■ Requirements:
Format every line of the entries below as a single numbered list, leaving out any blank lines.

Stored records
=======

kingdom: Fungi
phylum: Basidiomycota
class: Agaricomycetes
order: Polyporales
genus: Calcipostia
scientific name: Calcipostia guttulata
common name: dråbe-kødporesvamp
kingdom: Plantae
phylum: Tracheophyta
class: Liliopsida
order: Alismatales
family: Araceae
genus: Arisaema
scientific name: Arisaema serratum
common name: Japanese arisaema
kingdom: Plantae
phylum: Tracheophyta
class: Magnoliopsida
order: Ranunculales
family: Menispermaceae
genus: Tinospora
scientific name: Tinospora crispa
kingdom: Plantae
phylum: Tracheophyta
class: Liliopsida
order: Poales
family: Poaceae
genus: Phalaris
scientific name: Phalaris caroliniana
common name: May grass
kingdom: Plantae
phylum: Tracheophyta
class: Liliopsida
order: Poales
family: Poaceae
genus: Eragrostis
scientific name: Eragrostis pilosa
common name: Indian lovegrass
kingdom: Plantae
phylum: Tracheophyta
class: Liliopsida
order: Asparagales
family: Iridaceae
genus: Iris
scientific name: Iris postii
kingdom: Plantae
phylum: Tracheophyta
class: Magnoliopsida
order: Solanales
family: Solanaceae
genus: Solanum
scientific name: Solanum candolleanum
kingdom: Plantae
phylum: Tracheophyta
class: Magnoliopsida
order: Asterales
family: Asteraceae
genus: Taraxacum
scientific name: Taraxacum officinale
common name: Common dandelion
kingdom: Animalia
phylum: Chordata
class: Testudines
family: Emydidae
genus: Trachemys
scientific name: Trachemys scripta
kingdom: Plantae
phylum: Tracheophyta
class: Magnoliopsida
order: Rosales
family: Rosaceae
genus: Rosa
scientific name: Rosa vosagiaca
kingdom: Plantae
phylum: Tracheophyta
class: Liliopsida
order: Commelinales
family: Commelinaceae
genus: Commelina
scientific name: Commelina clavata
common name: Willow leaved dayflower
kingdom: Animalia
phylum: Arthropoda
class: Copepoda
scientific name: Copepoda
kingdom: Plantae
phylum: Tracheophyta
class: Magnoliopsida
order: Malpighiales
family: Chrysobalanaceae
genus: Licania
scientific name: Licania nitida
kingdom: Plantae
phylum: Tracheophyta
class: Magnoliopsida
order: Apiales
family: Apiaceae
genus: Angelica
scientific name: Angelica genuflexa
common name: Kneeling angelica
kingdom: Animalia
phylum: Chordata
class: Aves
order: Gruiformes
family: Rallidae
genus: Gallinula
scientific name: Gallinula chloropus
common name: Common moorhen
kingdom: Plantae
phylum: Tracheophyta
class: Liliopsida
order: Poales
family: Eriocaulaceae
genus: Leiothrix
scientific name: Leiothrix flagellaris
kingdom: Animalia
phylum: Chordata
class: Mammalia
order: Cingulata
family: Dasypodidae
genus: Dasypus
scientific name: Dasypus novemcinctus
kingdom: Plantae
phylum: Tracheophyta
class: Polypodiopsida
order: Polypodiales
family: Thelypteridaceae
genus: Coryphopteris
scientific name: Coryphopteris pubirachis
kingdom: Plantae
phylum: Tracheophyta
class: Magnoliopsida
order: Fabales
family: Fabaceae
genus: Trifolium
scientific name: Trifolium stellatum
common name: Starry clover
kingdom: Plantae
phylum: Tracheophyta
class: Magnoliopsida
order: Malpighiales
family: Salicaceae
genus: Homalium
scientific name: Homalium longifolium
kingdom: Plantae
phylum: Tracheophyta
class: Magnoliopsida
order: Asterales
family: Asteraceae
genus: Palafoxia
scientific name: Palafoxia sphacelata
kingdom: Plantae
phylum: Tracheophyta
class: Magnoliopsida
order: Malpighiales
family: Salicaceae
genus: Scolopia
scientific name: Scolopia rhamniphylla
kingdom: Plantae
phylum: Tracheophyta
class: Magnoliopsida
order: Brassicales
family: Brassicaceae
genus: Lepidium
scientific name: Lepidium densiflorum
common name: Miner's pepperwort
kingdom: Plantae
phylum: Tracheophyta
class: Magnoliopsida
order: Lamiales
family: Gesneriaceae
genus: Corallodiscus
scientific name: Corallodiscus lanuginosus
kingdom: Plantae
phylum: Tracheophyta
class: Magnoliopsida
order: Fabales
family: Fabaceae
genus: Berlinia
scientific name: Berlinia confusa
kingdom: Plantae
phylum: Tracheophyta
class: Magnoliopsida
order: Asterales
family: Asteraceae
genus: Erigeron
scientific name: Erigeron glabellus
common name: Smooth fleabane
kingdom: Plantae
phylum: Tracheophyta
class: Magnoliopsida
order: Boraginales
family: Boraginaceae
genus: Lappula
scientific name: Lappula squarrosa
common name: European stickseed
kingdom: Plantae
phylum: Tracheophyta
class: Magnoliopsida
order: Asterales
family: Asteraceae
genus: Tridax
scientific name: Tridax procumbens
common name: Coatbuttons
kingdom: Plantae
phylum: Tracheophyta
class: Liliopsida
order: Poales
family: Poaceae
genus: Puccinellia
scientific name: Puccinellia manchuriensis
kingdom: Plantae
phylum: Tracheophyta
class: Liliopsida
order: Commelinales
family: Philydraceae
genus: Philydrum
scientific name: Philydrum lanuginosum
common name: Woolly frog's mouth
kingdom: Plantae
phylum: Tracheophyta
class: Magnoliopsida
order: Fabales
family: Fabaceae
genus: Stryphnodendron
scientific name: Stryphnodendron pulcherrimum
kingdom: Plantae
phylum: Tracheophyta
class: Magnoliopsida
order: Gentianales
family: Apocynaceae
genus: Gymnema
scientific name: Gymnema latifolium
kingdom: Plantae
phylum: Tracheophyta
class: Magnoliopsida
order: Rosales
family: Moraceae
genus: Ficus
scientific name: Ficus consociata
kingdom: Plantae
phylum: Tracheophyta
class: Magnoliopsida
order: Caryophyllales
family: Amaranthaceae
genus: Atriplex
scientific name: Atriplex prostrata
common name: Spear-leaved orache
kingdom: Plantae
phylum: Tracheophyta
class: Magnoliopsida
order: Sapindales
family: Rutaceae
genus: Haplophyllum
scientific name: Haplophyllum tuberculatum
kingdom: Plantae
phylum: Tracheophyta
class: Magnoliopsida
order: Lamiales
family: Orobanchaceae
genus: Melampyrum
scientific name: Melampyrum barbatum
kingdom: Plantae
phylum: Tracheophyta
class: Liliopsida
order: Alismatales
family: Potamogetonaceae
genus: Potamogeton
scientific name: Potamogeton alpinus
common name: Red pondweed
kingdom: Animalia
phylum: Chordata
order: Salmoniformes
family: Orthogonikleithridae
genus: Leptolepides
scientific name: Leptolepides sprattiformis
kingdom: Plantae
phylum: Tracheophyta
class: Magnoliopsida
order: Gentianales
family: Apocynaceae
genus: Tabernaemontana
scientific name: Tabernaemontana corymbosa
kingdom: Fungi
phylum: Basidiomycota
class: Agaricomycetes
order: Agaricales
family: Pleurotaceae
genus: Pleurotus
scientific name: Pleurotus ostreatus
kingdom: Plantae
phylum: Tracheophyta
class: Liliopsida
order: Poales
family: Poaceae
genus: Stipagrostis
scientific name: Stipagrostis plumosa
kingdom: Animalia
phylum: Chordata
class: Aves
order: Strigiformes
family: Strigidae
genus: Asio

=======

■ Task result:
1. kingdom: Fungi
2. phylum: Basidiomycota
3. class: Agaricomycetes
4. order: Polyporales
5. genus: Calcipostia
6. scientific name: Calcipostia guttulata
7. common name: dråbe-kødporesvamp
8. kingdom: Plantae
9. phylum: Tracheophyta
10. class: Liliopsida
11. order: Alismatales
12. family: Araceae
13. genus: Arisaema
14. scientific name: Arisaema serratum
15. common name: Japanese arisaema
16. kingdom: Plantae
17. phylum: Tracheophyta
18. class: Magnoliopsida
19. order: Ranunculales
20. family: Menispermaceae
21. genus: Tinospora
22. scientific name: Tinospora crispa
23. kingdom: Plantae
24. phylum: Tracheophyta
25. class: Liliopsida
26. order: Poales
27. family: Poaceae
28. genus: Phalaris
29. scientific name: Phalaris caroliniana
30. common name: May grass
31. kingdom: Plantae
32. phylum: Tracheophyta
33. class: Liliopsida
34. order: Poales
35. family: Poaceae
36. genus: Eragrostis
37. scientific name: Eragrostis pilosa
38. common name: Indian lovegrass
39. kingdom: Plantae
40. phylum: Tracheophyta
41. class: Liliopsida
42. order: Asparagales
43. family: Iridaceae
44. genus: Iris
45. scientific name: Iris postii
46. kingdom: Plantae
47. phylum: Tracheophyta
48. class: Magnoliopsida
49. order: Solanales
50. family: Solanaceae
51. genus: Solanum
52. scientific name: Solanum candolleanum
53. kingdom: Plantae
54. phylum: Tracheophyta
55. class: Magnoliopsida
56. order: Asterales
57. family: Asteraceae
58. genus: Taraxacum
59. scientific name: Taraxacum officinale
60. common name: Common dandelion
61. kingdom: Animalia
62. phylum: Chordata
63. class: Testudines
64. family: Emydidae
65. genus: Trachemys
66. scientific name: Trachemys scripta
67. kingdom: Plantae
68. phylum: Tracheophyta
69. class: Magnoliopsida
70. order: Rosales
71. family: Rosaceae
72. genus: Rosa
73. scientific name: Rosa vosagiaca
74. kingdom: Plantae
75. phylum: Tracheophyta
76. class: Liliopsida
77. order: Commelinales
78. family: Commelinaceae
79. genus: Commelina
80. scientific name: Commelina clavata
81. common name: Willow leaved dayflower
82. kingdom: Animalia
83. phylum: Arthropoda
84. class: Copepoda
85. scientific name: Copepoda
86. kingdom: Plantae
87. phylum: Tracheophyta
88. class: Magnoliopsida
89. order: Malpighiales
90. family: Chrysobalanaceae
91. genus: Licania
92. scientific name: Licania nitida
93. kingdom: Plantae
94. phylum: Tracheophyta
95. class: Magnoliopsida
96. order: Apiales
97. family: Apiaceae
98. genus: Angelica
99. scientific name: Angelica genuflexa
100. common name: Kneeling angelica
101. kingdom: Animalia
102. phylum: Chordata
103. class: Aves
104. order: Gruiformes
105. family: Rallidae
106. genus: Gallinula
107. scientific name: Gallinula chloropus
108. common name: Common moorhen
109. kingdom: Plantae
110. phylum: Tracheophyta
111. class: Liliopsida
112. order: Poales
113. family: Eriocaulaceae
114. genus: Leiothrix
115. scientific name: Leiothrix flagellaris
116. kingdom: Animalia
117. phylum: Chordata
118. class: Mammalia
119. order: Cingulata
120. family: Dasypodidae
121. genus: Dasypus
122. scientific name: Dasypus novemcinctus
123. kingdom: Plantae
124. phylum: Tracheophyta
125. class: Polypodiopsida
126. order: Polypodiales
127. family: Thelypteridaceae
128. genus: Coryphopteris
129. scientific name: Coryphopteris pubirachis
130. kingdom: Plantae
131. phylum: Tracheophyta
132. class: Magnoliopsida
133. order: Fabales
134. family: Fabaceae
135. genus: Trifolium
136. scientific name: Trifolium stellatum
137. common name: Starry clover
138. kingdom: Plantae
139. phylum: Tracheophyta
140. class: Magnoliopsida
141. order: Malpighiales
142. family: Salicaceae
143. genus: Homalium
144. scientific name: Homalium longifolium
145. kingdom: Plantae
146. phylum: Tracheophyta
147. class: Magnoliopsida
148. order: Asterales
149. family: Asteraceae
150. genus: Palafoxia
151. scientific name: Palafoxia sphacelata
152. kingdom: Plantae
153. phylum: Tracheophyta
154. class: Magnoliopsida
155. order: Malpighiales
156. family: Salicaceae
157. genus: Scolopia
158. scientific name: Scolopia rhamniphylla
159. kingdom: Plantae
160. phylum: Tracheophyta
161. class: Magnoliopsida
162. order: Brassicales
163. family: Brassicaceae
164. genus: Lepidium
165. scientific name: Lepidium densiflorum
166. common name: Miner's pepperwort
167. kingdom: Plantae
168. phylum: Tracheophyta
169. class: Magnoliopsida
170. order: Lamiales
171. family: Gesneriaceae
172. genus: Corallodiscus
173. scientific name: Corallodiscus lanuginosus
174. kingdom: Plantae
175. phylum: Tracheophyta
176. class: Magnoliopsida
177. order: Fabales
178. family: Fabaceae
179. genus: Berlinia
180. scientific name: Berlinia confusa
181. kingdom: Plantae
182. phylum: Tracheophyta
183. class: Magnoliopsida
184. order: Asterales
185. family: Asteraceae
186. genus: Erigeron
187. scientific name: Erigeron glabellus
188. common name: Smooth fleabane
189. kingdom: Plantae
190. phylum: Tracheophyta
191. class: Magnoliopsida
192. order: Boraginales
193. family: Boraginaceae
194. genus: Lappula
195. scientific name: Lappula squarrosa
196. common name: European stickseed
197. kingdom: Plantae
198. phylum: Tracheophyta
199. class: Magnoliopsida
200. order: Asterales
201. family: Asteraceae
202. genus: Tridax
203. scientific name: Tridax procumbens
204. common name: Coatbuttons
205. kingdom: Plantae
206. phylum: Tracheophyta
207. class: Liliopsida
208. order: Poales
209. family: Poaceae
210. genus: Puccinellia
211. scientific name: Puccinellia manchuriensis
212. kingdom: Plantae
213. phylum: Tracheophyta
214. class: Liliopsida
215. order: Commelinales
216. family: Philydraceae
217. genus: Philydrum
218. scientific name: Philydrum lanuginosum
219. common name: Woolly frog's mouth
220. kingdom: Plantae
221. phylum: Tracheophyta
222. class: Magnoliopsida
223. order: Fabales
224. family: Fabaceae
225. genus: Stryphnodendron
226. scientific name: Stryphnodendron pulcherrimum
227. kingdom: Plantae
228. phylum: Tracheophyta
229. class: Magnoliopsida
230. order: Gentianales
231. family: Apocynaceae
232. genus: Gymnema
233. scientific name: Gymnema latifolium
234. kingdom: Plantae
235. phylum: Tracheophyta
236. class: Magnoliopsida
237. order: Rosales
238. family: Moraceae
239. genus: Ficus
240. scientific name: Ficus consociata
241. kingdom: Plantae
242. phylum: Tracheophyta
243. class: Magnoliopsida
244. order: Caryophyllales
245. family: Amaranthaceae
246. genus: Atriplex
247. scientific name: Atriplex prostrata
248. common name: Spear-leaved orache
249. kingdom: Plantae
250. phylum: Tracheophyta
251. class: Magnoliopsida
252. order: Sapindales
253. family: Rutaceae
254. genus: Haplophyllum
255. scientific name: Haplophyllum tuberculatum
256. kingdom: Plantae
257. phylum: Tracheophyta
258. class: Magnoliopsida
259. order: Lamiales
260. family: Orobanchaceae
261. genus: Melampyrum
262. scientific name: Melampyrum barbatum
263. kingdom: Plantae
264. phylum: Tracheophyta
265. class: Liliopsida
266. order: Alismatales
267. family: Potamogetonaceae
268. genus: Potamogeton
269. scientific name: Potamogeton alpinus
270. common name: Red pondweed
271. kingdom: Animalia
272. phylum: Chordata
273. order: Salmoniformes
274. family: Orthogonikleithridae
275. genus: Leptolepides
276. scientific name: Leptolepides sprattiformis
277. kingdom: Plantae
278. phylum: Tracheophyta
279. class: Magnoliopsida
280. order: Gentianales
281. family: Apocynaceae
282. genus: Tabernaemontana
283. scientific name: Tabernaemontana corymbosa
284. kingdom: Fungi
285. phylum: Basidiomycota
286. class: Agaricomycetes
287. order: Agaricales
288. family: Pleurotaceae
289. genus: Pleurotus
290. scientific name: Pleurotus ostreatus
291. kingdom: Plantae
292. phylum: Tracheophyta
293. class: Liliopsida
294. order: Poales
295. family: Poaceae
296. genus: Stipagrostis
297. scientific name: Stipagrostis plumosa
298. kingdom: Animalia
299. phylum: Chordata
300. class: Aves
301. order: Strigiformes
302. family: Strigidae
303. genus: Asio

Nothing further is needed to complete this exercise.